Each year, the detailed publication of the votes of the 100 jurors of the Ballon d'Or reserves its share of surprises. And this 2025 edition has not derogated from the rule. In the aftermath of the coronation of Ousmane Dembélé, France Football unveiled all the ballots this Saturday, allowing to analyze trends … but also aberrations. Because in the midst of the rankings dominated by the world's major stars, a particular vote made observers jump.
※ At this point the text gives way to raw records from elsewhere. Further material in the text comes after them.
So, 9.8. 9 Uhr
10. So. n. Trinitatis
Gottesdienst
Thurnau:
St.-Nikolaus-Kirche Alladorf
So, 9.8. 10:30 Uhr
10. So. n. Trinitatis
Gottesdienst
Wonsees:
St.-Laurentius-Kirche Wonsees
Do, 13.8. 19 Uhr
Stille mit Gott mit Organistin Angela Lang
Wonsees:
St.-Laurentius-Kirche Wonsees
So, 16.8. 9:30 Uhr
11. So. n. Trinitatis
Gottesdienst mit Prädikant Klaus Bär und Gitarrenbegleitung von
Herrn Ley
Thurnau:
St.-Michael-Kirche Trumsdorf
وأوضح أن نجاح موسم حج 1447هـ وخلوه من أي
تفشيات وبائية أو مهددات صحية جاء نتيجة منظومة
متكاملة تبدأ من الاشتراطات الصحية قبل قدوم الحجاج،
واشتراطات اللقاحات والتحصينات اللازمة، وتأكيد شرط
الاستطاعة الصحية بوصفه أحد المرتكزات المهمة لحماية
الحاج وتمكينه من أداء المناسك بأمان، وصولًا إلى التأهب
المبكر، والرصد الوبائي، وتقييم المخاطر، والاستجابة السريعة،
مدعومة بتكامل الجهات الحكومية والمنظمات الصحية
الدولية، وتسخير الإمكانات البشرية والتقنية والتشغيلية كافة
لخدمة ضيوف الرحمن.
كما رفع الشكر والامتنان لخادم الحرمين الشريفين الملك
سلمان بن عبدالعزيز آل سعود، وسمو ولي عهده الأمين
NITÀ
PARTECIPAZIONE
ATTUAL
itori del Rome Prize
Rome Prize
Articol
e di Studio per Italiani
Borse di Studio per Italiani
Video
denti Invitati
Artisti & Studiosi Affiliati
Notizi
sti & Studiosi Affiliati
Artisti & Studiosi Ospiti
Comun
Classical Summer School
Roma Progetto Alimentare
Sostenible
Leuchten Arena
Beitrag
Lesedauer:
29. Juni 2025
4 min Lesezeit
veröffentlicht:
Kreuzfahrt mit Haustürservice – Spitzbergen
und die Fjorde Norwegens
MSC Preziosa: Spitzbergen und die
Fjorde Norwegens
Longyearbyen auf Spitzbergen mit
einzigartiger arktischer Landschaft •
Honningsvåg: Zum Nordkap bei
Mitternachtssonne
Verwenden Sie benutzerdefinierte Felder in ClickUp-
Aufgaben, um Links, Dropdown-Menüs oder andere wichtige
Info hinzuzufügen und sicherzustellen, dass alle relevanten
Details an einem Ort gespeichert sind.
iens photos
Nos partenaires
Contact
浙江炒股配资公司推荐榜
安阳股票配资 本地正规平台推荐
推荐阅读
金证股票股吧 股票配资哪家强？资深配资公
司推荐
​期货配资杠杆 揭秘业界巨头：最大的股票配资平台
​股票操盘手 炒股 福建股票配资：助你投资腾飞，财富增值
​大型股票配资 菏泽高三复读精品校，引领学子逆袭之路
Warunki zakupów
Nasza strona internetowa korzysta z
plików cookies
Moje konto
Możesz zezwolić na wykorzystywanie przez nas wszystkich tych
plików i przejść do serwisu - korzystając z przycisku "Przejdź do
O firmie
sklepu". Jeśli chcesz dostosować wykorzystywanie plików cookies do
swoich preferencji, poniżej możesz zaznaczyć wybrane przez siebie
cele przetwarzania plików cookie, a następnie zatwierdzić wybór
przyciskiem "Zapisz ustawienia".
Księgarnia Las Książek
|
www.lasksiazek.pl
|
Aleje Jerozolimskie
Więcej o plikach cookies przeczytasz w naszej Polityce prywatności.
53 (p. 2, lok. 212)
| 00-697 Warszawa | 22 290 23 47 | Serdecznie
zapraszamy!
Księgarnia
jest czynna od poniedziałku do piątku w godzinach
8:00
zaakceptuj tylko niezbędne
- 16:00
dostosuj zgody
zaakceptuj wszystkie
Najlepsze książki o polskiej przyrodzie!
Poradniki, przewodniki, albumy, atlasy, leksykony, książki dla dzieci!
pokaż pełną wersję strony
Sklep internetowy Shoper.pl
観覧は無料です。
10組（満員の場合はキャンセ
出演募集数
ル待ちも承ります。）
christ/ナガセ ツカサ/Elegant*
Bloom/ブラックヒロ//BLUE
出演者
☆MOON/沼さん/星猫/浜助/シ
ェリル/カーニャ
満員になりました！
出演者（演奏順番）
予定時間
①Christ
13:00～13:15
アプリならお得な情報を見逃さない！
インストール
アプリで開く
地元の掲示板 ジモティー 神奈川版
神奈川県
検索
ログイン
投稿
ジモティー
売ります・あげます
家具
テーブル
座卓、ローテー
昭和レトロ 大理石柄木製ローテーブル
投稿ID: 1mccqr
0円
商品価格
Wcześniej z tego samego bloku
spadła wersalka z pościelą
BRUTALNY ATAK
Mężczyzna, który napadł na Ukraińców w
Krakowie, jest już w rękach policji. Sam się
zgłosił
Does an unexpected choice that it relaunches an old question: does the selection of jurors really guarantee the credibility of the most prestigious football trophy?
Mctuminay, first… in the Ballon d'Or
This above -ground vote came from an Scottish journalist, John Greechan (Edinburgh Evening News), who simply placed Scott Mctuminay in first place in his ranking, ahead of Ousmane Dembélé, Mohamed Salah or Lamine Yamal. An obviously legal choice – all the names can be classified in any order – but which shocks by its lack of sporting logic. If MCTOMINAY was an important element of Naples in the conquest of Serie A, but to see him get ahead of the great figures of world football is a patriotism assumed more than an objective judgment.
And he is not the only one. The Georgian juror, for example, offered first place to the Parisian Khvicha Kvaratskhelia, however far from the performance standards of Dembélé or Salah this season. This type of nationalist vote disrupts the hierarchy and weakens the credibility of a prize supposed to reward individual performance at the highest level. It is precisely to limit this kind of excess that France Football had, since 2022, restricted its jury in the first 100 countries in the FIFA ranking.
Patriotic votes that distort the ballot
But it is clear that these measures were not enough to eradicate the inconsistencies. Despite the desire to professionalize the jury, “patriotic” bulletins continue to arise and weigh on the final classification. Some observers believe that the review could go further by sanctioning voters whose choices are too far from sporting realities. Moreover, Trinité-et-Tobago, Namibia and Armenia were excluded from the panel this year for this kind of drifts.
These unlikely votes recall the years 2010, when some micro-state journalists placed local players in their top 5 ahead of Messi or Ronaldo. France Football may have strengthened its criteria, the problem has not completely disappeared. And if he does not always alter the podium, he poses a background question: how to preserve the prestige of the Ballon d'Or in the face of such questionable choices? An interrogation which, too, returns every year … at the time of the revelation of the votes.